チャイさんは、作品の主題にせまる感想を書きました。 
 ずっと友だちだったノリオと川。今はちがう。ざんこくな川。ノリオの気持も分かってあげない川。川は、ノリオとずっといっしょにいた。ノリオのまわりから、1人ずつ消えてしまう。でも川は、ノリオのそばにいた。だから、ざんこく。ノリオのかなしみも楽しみも全部知っている。川は、ノリオの楽しい気持ちだけ流す。かなしい気持ちだけ残してしまう。川は、休まない。いつだって流れている。ノリオを現実にもどしてしまう。
 ノリオは、小さいころいろいろな物を流した。それは、みんな帰ってこない。母ちゃんも帰ってこない。ノリオの中の母ちゃんまで流してしまう川。川はきびしい。いつだってきびしい。なぜ川なのか。それは、川がいつも流れているから。川は、ノリオといつもいっしょにいるから。川は流れる。気持ちも流す。
  
         
ポチさんは鋭く作品をとらえています。
  初めての川。2才の川。夏の日の川。現在の川……。
 ノリオが初めて川と出会った時、それは母ちゃんの暖かいはんてんの中だった。その時の川は、ノリオにとっては母ちゃんが何かを洗う川。そんな川だろか。今は、小学2年生のノリオの記憶にはないだろう。

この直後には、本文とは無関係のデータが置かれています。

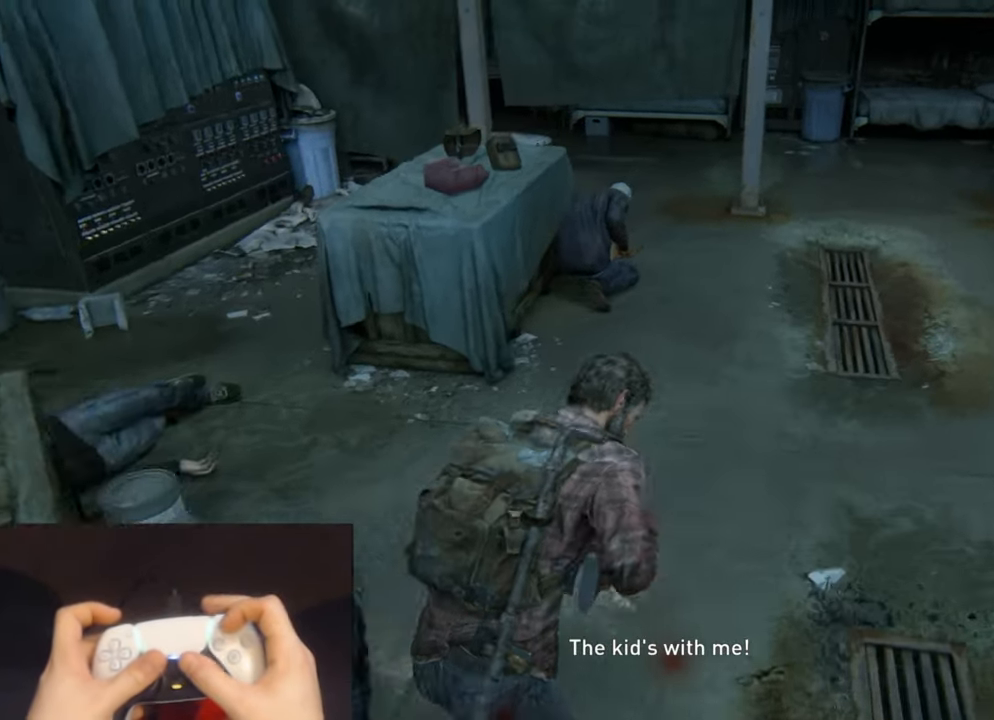
{"buttons": ["L2"], "left_stick": "up", "right_stick": "center", "events": [[67, "R1", "up"], [67, "TRIANGLE", "up"], [84, "right_stick", "down"], [167, "R1", "down"], [167, "TRIANGLE", "down"], [250, "TRIANGLE", "up"], [267, "R1", "up"], [367, "R1", "down"], [384, "TRIANGLE", "down"], [400, "left_stick", "up"], [467, "R1", "up"], [467, "TRIANGLE", "up"], [500, "right_stick", "center"]]}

 2才の川……。それはノリオと遊ぶ川だった。川の恐ろしさに気付づき、川でないた。けれど、そんな時には、母ちゃんがいて、ノリオを助けてくれた。それでもノリオは、川に入った。幸せな2才の神様……。幸せという言葉は、その時しかノリオにはなかったと思う。
 夏の暑い日、母ちゃんは来なかった。ノリオは、ずっと待っていた。母ちゃんを、母ちゃんの手を……。川は、ノリオの心も流してしまったかもしれない。

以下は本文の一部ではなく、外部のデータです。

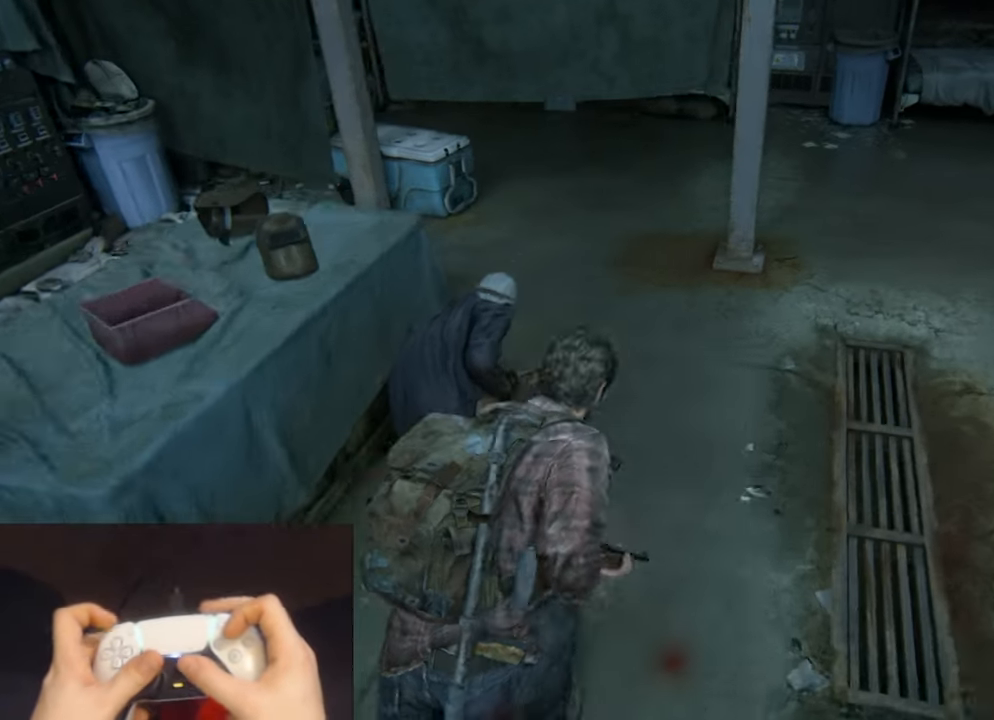
{"buttons": ["L2"], "left_stick": "up", "right_stick": "down", "events": [[67, "R1", "down"], [150, "DPAD_RIGHT", "down"], [184, "R1", "up"], [200, "right_stick", "down"], [250, "DPAD_RIGHT", "up"], [350, "R1", "down"], [434, "TRIANGLE", "down"], [500, "R1", "up"], [500, "TRIANGLE", "up"]]}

 じいちゃんの子になったノリオ。父ちゃんは小さい箱。小学2年生のノリオは、やぎっ子の青い目玉を見、母ちゃんを呼ぶような、自分でそう感じた声を聞き、子どもの手を引いた女の人が遠くなるのを見た。それは、ノリオの手を引いた母ちゃんが、楽しい過去が、今のノリオをおいていってしまったようにノリオには思えたかも知れない。
 「母ちゃん帰れよう。」という言葉は、忘れないノリオの心の叫び。
 今の川は、時を流れる今の川で、友だちでも敵でもない川だと思う。そして、ノリオは、どこでもいるノリオなのだ。
 

帽子草君は、「戦争」という言葉の概念をしっかりと見つめています。
  作者のいぬいとみこは、なぜ最後に「サック、サック、サック、母ちゃん帰れ」と、ほんのわずかな希望を持たせるまで、ノリオを追いつめるのか。

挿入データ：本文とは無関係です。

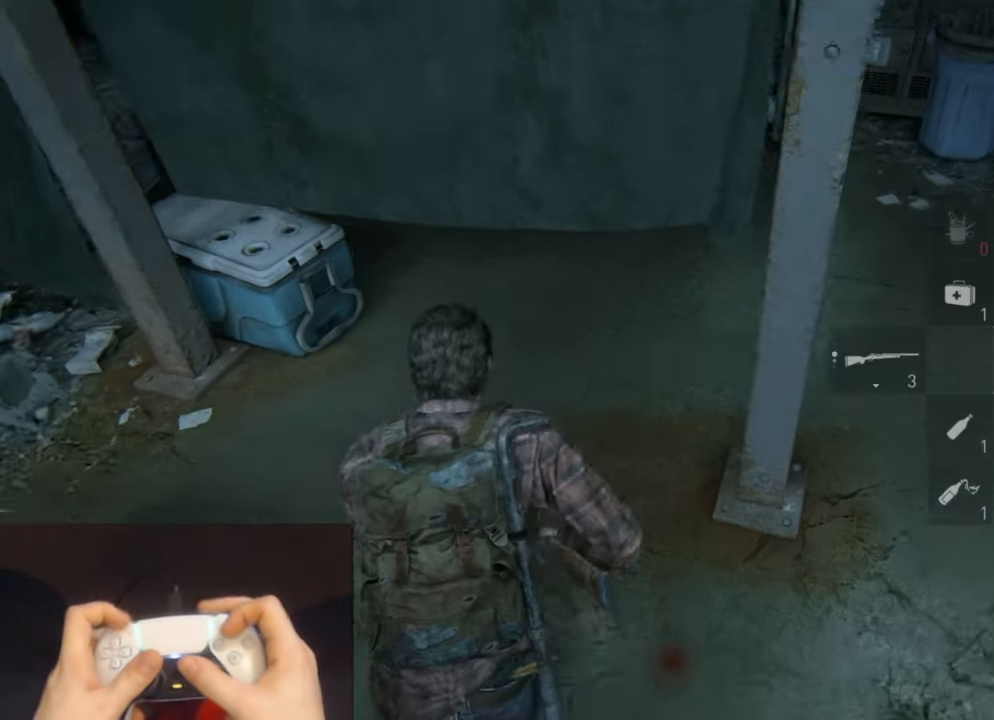
{"buttons": ["TRIANGLE", "L2", "R1"], "left_stick": "down-left", "right_stick": "left", "events": [[84, "R1", "down"], [100, "TRIANGLE", "down"], [184, "R1", "up"], [184, "TRIANGLE", "up"], [284, "TRIANGLE", "down"], [300, "R1", "down"], [367, "right_stick", "left"], [384, "R1", "up"], [384, "TRIANGLE", "up"], [434, "left_stick", "down-left"], [467, "TRIANGLE", "down"], [484, "R1", "down"]]}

 なぜ、父ちゃんだけでなく、母ちゃんまで、亡くならせるのだろう。なぜ、こうまでして、ノリオをどうしようもないようにしたのだろう。きっと、こんな事は、やさしい事のうちなのだろう。本当の戦争とは、もっともっととんでもない事が、日常の事で起こっていたのだろう。
 「川とノリオ」で、戦争の事で、戦争がこうまで恐ろしい事なんて思いもよらなかった。
 「川とノリオ」を読んで、これまでの「戦争」という考え方をあらためようと思う。軽んじた気持ちでは、「戦争」と言う言葉を使ってはいけないと思う。
 
シモン君は、自分の考えを言葉で表現することが得意です。
  「川とノリオ」はさりげない表現や身近にある言葉などを使って、ざんこくなイメージを出している。でもこのさりげない言葉などが、ノリオの気持ちや川のイメージを出していると思う。いつもの「悲しい」や「かわいそう」など、単純な言葉ではなく、このさりげない表現で、より戦争のこわさや、ノリオと川の関係がわかってくると思う。
 そして、この一つ一つの表現にこめられているのは、「戦争」だと思う。題は、「川とノリオ」だけど、テーマは、戦争と思われる。この戦争中にノリオと川の深い関係がわかると思った。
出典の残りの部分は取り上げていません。